One thing that might be nice is if the tool supported building annotated git tags based on the changelog. So, if we use this project's changelog as an example, it could take this:

# Change Log
All notable changes to this project will be documented in this file.
This project adheres to [Semantic Versioning](http://semver.org/).

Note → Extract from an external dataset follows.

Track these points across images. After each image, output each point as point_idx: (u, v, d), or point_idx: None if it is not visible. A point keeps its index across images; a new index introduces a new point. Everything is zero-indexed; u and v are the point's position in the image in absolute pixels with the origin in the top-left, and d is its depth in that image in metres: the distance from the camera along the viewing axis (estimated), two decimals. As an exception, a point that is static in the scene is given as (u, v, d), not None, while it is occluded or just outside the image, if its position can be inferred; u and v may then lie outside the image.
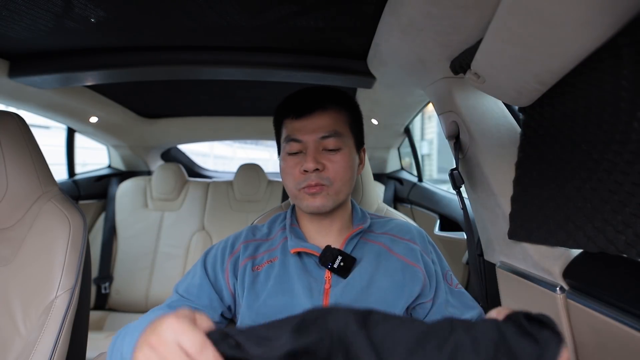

## [Unreleased][unreleased]

## [0.0.7] - 2015-02-16
### Added
- Link, and make it obvious that date format is ISO 8601
### Changed
- Clarified the section on "Is there a standard change log format?"
### Fixed
- Fix Markdown links to tag comparison URL with footnote-style links.

## [0.0.6] - 2014-12-12
### Added
- README section on "yanked" releases.
[snip]

and create an annotated git tag v0.0.7 with contents something like this:

# Version 0.0.7 release

### Added
- Link, and make it obvious that date format is ISO 8601
### Changed
- Clarified the section on "Is there a standard change log format?"
### Fixed
- Fix Markdown links to tag comparison URL with footnote-style links.

@elyscape I wish I had read this:

I have a Ruby script that does this for a different changelog format that I could modify slightly to work with the convention here.

before I wrote https://github.com/ianfixes/keepachangelog_manager_gem

It does the thing you suggest, although for the changelog file itself.